ん?ミケは違和感を抱いた。おもちゃはまだ出してない…って、お引越しされたばかりなのかニャ?

「あの、お手伝いペット会社の社長さんからお話があったと思うんですが、私は本日より3日間のお試し期間ということで、こちらのお家に住み込みでお世話になりますので、宜しくお願いします。」

「こちらこそ、宜しくね。色々説明や契約の書類は送って貰ったから、一通りは目を通したわ。」

「ありがとうございます。あの、3人家族とお伺いしていますが、あとのお二人はお出かけ中ですか?」

「そうなのよ。今、夫にあの子を迎えに行って貰ってて…もう帰って来てもいい頃なんだけど、施設の職員さん達ともしばらくお別れだから名残り惜しいのかしらね。」

施設?ミケは一瞬固まった。保育園のお迎えに…なら分かるが、施設って?しかも、しばらくの間お別れってどういう意味ニャ?

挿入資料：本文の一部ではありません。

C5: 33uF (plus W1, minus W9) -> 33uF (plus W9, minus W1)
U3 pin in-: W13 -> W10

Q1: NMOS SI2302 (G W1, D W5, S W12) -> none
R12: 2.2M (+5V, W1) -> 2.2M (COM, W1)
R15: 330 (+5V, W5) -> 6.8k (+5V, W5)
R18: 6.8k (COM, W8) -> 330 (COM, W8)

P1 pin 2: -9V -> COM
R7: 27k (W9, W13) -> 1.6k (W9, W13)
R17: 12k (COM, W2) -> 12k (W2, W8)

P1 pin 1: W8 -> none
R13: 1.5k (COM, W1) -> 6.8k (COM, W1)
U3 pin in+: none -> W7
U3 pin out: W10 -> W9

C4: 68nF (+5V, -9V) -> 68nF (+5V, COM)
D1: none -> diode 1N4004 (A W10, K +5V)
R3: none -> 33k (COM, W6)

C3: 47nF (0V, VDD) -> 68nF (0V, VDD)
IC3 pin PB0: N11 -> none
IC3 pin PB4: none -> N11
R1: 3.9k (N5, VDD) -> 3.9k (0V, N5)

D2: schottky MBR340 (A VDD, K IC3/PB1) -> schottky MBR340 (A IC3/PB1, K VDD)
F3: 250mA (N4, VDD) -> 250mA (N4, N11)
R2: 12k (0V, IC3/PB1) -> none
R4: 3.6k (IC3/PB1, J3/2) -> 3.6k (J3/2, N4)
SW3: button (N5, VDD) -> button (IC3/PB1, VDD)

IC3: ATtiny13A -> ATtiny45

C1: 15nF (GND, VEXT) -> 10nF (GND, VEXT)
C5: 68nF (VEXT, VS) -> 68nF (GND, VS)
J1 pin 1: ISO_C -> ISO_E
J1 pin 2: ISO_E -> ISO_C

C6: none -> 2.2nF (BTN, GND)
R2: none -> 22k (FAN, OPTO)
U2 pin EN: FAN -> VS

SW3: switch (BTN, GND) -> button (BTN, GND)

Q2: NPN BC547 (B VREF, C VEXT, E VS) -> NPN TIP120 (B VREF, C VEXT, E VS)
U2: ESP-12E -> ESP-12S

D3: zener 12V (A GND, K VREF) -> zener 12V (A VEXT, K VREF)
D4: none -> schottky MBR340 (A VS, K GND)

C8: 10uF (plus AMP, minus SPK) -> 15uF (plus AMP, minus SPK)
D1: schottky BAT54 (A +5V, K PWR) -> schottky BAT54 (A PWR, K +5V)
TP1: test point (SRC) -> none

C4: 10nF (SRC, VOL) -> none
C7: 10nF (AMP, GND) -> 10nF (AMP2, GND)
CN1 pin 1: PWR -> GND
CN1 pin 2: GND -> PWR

あの、施設って何の施設ですか?とミケが尋ねようとした時、玄関のインターホンが勢いよく鳴った。


「こらこら、インターホンは1度だけ鳴らすんだよ。」

玄関ドアが開いて、男性の声がした。恐らくご主人だろう。

ミケが挨拶のために椅子から立ち上がろうとすると、

「ニャーニャー!ニャーニャー!」

と元気の良い声で、自分の方を指差す小さな男の子がこちらに駆け寄ってきた。

「こらこら、お家の中は走らない…」

という男性の声など彼の耳には届いていないようだ。

ミケは営業スマイルを作りながら、

「そう、ニャーニャー、猫ですよ。ミケって呼んでね。」

と挨拶をすると、男の子はピョンピョン飛び跳ねながら

「ニャーニャー、ミケ!」

とこちらの言う事は理解している様子だった。

「これじゃあ、下の階から苦情が来るのも時間の問題ね。後でフローリング用のクッションマット注文しなきゃ。」

先ほどミケを出迎えてくれた女性が、キッチンから飲み物を運んできてくれた。

「ジューチュ!ジューチュ!」

なかなか元気な子だな、とミケが男の子の様子を観察していると、母親らしき女性が

「はい、お座りしてね。前のお家と違って、ここでは毎日ご飯はあげるし、ジュースもたまには出てくるから。」

と彼を椅子に座らせた。


…やっぱり何かおかしい。ミケは、出会ってからの彼女との会話に度々感じていた違和感は、気のせいではないと確信した。だけど、何て質問したら良いのか…と悩んでいると、

「そうそうミケさん、ご存知かもしれないけど、この子、今日施設から引き取ってきたの。3カ月位前かしら?この近所で段ボールに入った男の子が保護されたニュースがあったの知ってる?あの子なのよー。勿論、会ってすぐに私達が親子としてやっていけるかなんて分からないから、この子もミケさんと同じで『お試し期間』って事で、今日からここで暮らすの。」


うわぁ…社長さん、なかなかパンチの効いたお家にミケを送り込んだなぁ〜

ミケは余りにも予想外の展開を理解するのに集中する余り、男の子が自分の背中にクライミングのようによじ登っている事も、「コラー!」とそれを彼の母親(になる予定の人)が慌てて注意している事にも全く気付いていなかった。